Fortunately there are many things that we elderly can do to rehabilitate ourselves and keep spry. For example an article in the Journal of the Academy of Nurse Practitioners reports the experience of elderly patients who were enrolled in a 9 week course in Jazz Dance 5 . Within three weeks of joining, and throughout the rest of the course, volunteers experienced significant improvements in balance and stability, cognitive ability and also more positive mood. Studies of elderly Chinese show that Tai-Chi preserves their balance and flexibility. An especially heroic experiment also found that regular Tai-Chi practice allows even older practitioners to preserve their balance in spite of disorienting stimulation of their vestibular systems 6 . So let’s hear it for National Falls Awareness Week! Time to make rehabilitative resolutions. Line Dancing! Yoga! Pilates! Tai Chi! Determined Long Walks!




  1. van Dieen, J.H., Pijnapples, M., Bobbert, M.F. (2005). Age –related intrinsic limitations in preventing a trip and in regaining balance after a trip. Safety Science, 43, 437-453.
  2. Heikkinen, E.P., Gause-Nilsson, I., & Schroll, M. (2002). Postural balance in elderly people: changes over a five-year follow-up and its predictive value for survival. Aging and Clinical and Experimental Research, 14, 37-46.
  3. Lindenberger, U., Marsiske, M., Baltes, P.B. (2000) Memorizing while walking: Increase in dual-task costs from young adulthood to old age.
  4. Lindenberger, Ulman; Marsiske, Michael; Baltes, Paul B.     Psychology and Aging,  15  417-436.

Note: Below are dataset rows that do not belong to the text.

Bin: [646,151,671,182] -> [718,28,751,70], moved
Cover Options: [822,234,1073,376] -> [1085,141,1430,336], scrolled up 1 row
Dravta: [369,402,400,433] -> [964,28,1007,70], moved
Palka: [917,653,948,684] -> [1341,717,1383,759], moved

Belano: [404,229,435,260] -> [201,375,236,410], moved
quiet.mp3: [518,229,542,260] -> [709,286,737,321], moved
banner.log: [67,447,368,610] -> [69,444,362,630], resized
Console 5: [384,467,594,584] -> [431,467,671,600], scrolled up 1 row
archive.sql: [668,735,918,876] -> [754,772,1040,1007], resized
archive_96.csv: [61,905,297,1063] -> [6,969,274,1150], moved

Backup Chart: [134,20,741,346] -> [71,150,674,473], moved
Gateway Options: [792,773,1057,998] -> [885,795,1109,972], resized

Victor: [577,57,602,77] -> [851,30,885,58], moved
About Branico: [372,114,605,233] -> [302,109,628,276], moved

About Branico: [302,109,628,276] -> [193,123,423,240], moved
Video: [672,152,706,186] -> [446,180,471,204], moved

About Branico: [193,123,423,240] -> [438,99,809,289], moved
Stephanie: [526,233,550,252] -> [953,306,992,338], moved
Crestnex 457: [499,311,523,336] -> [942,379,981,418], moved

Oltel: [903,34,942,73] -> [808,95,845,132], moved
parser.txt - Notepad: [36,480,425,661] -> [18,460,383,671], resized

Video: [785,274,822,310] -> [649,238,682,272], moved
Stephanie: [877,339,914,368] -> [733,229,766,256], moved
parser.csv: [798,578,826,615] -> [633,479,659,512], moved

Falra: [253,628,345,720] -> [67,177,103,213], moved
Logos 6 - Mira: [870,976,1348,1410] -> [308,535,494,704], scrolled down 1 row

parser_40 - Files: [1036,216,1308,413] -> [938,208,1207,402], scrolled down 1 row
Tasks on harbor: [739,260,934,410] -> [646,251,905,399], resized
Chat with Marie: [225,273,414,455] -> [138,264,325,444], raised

  5. Allpert, P.T., Miller, S.K., Wallman, H., Havey, R. et al.  (2009). The effect of modified jazz dance on balance, cognition, and mood in older adults. Journal of the Academy of Nurse Practitioners, 21, 108-115.
  6. Tsang, W.W. and Hui-Chan, C.W. (2006).  Standing balance after vestibular stimulation in Tai Chi-practicing and nonpracticing healthy older adults. Archives of Physical Medicine and Rehabilitation.  87, 546-553.